Filter the rows below and copy every line that contains the string "https". Case counts.

[[ Data section, beginning ]]

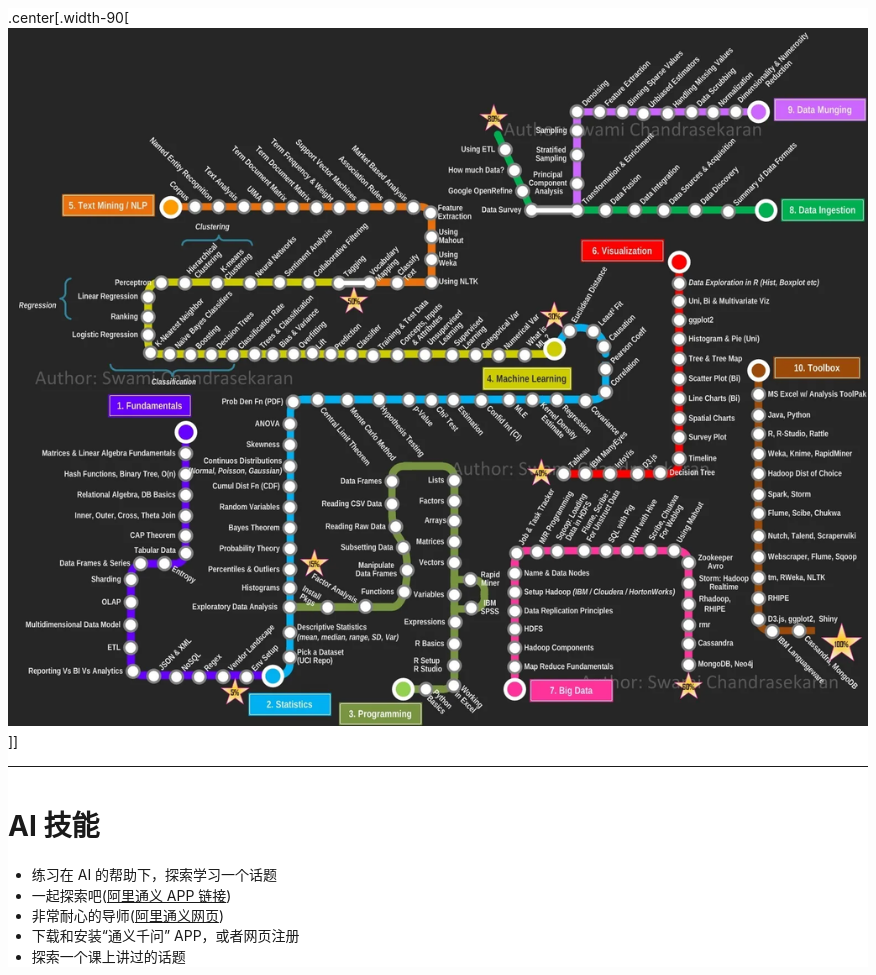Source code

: .center[.width-90[![](./fig/0-path.webp)]]

---
# AI 技能

- 练习在 AI 的帮助下，探索学习一个话题
- 一起探索吧([阿里通义 APP 链接](https://m.tongyi.aliyun.com/app/tongyi/tongyi-hybrid/share-result?shareId=19913999-ec8f-4e7e-a996-d4921734d61b))
- 非常耐心的导师([阿里通义网页](https://t.aliyun.com/U/93YWTT))
- 下载和安装“通义千问” APP，或者网页注册 
- 探索一个课上讲过的话题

[[ Data section, end ]]

*Answer for this exercise:*
- 一起探索吧([阿里通义 APP 链接](https://m.tongyi.aliyun.com/app/tongyi/tongyi-hybrid/share-result?shareId=19913999-ec8f-4e7e-a996-d4921734d61b))
- 非常耐心的导师([阿里通义网页](https://t.aliyun.com/U/93YWTT))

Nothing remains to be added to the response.